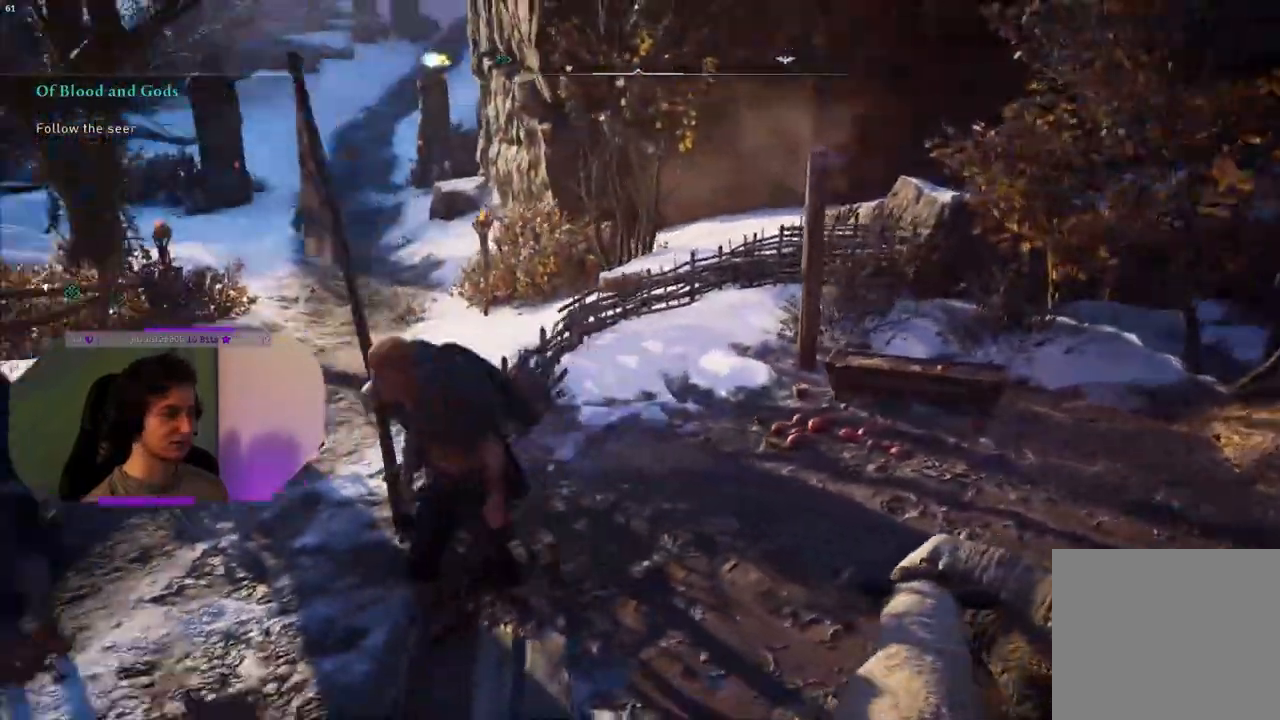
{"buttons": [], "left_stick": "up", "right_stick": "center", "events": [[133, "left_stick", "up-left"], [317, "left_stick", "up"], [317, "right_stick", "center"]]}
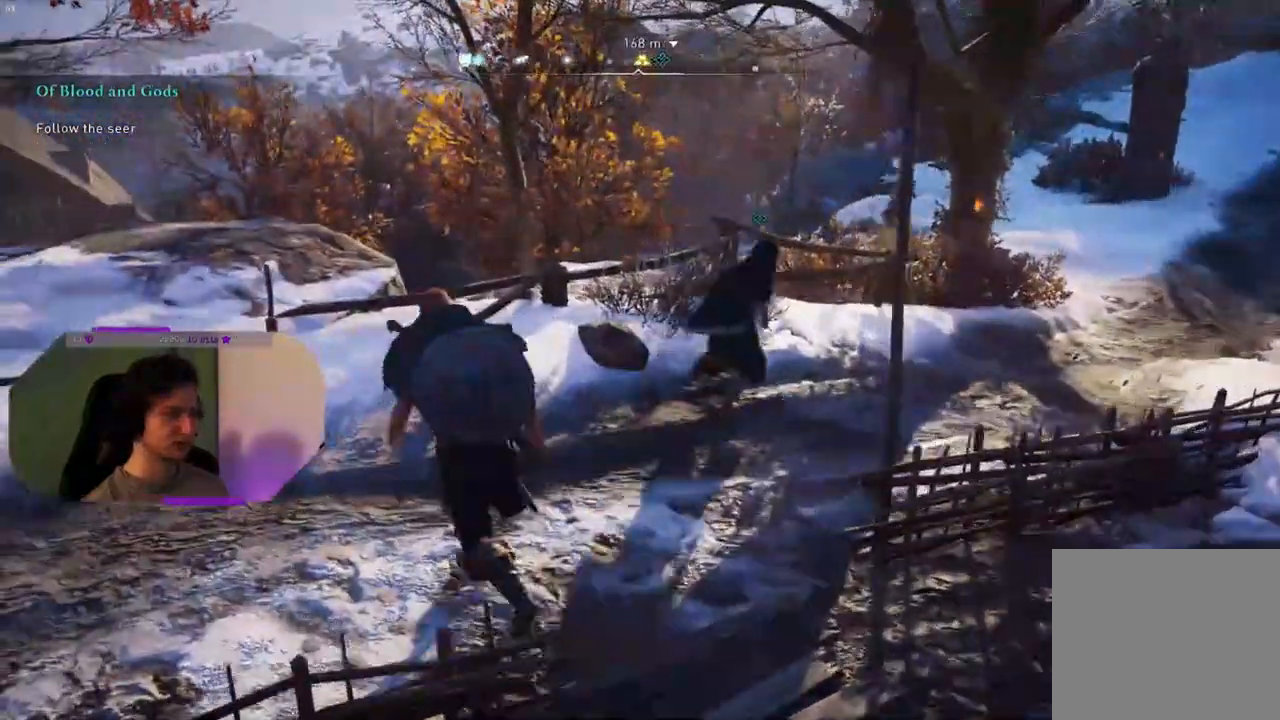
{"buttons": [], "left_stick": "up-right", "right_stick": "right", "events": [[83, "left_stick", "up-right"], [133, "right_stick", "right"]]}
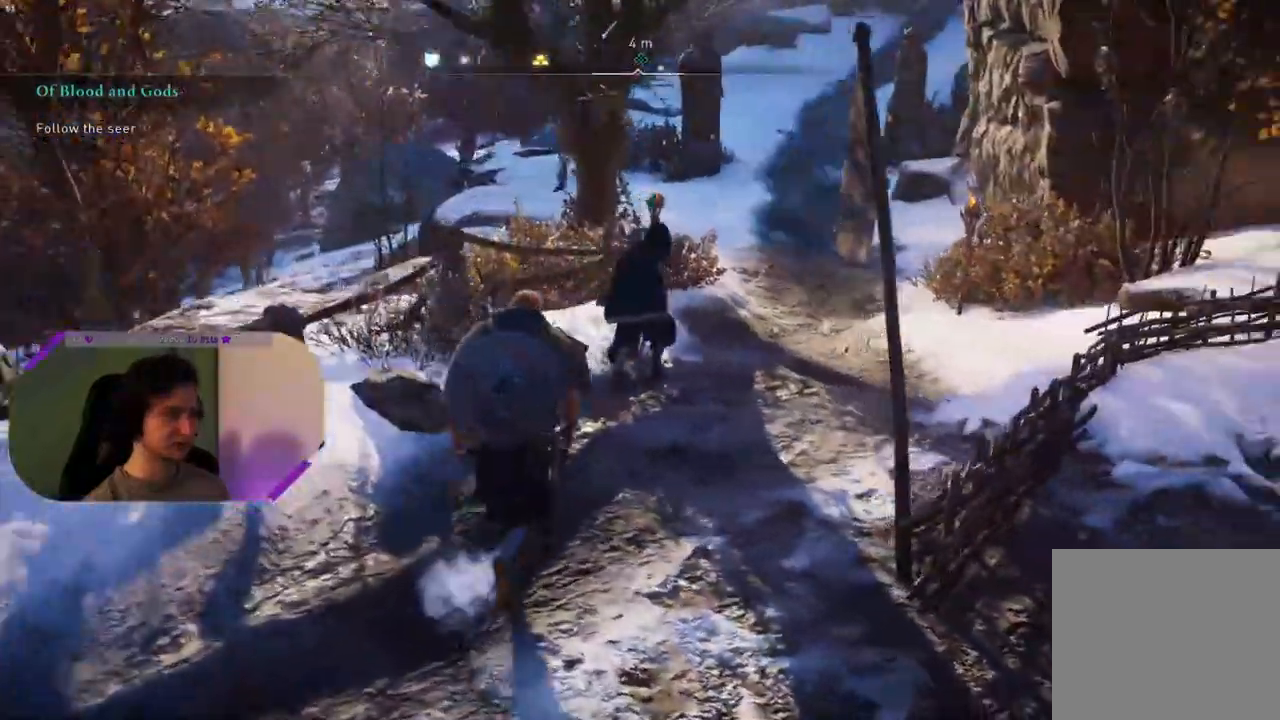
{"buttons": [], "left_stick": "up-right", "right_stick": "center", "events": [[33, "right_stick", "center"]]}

::::

Please reproduce the material above word for word, without its images.

{"buttons": [], "left_stick": "up", "right_stick": "center", "events": [[133, "left_stick", "up-left"], [317, "left_stick", "up"], [317, "right_stick", "center"]]}
{"buttons": [], "left_stick": "up-right", "right_stick": "right", "events": [[83, "left_stick", "up-right"], [133, "right_stick", "right"]]}
{"buttons": [], "left_stick": "up-right", "right_stick": "center", "events": [[33, "right_stick", "center"]]}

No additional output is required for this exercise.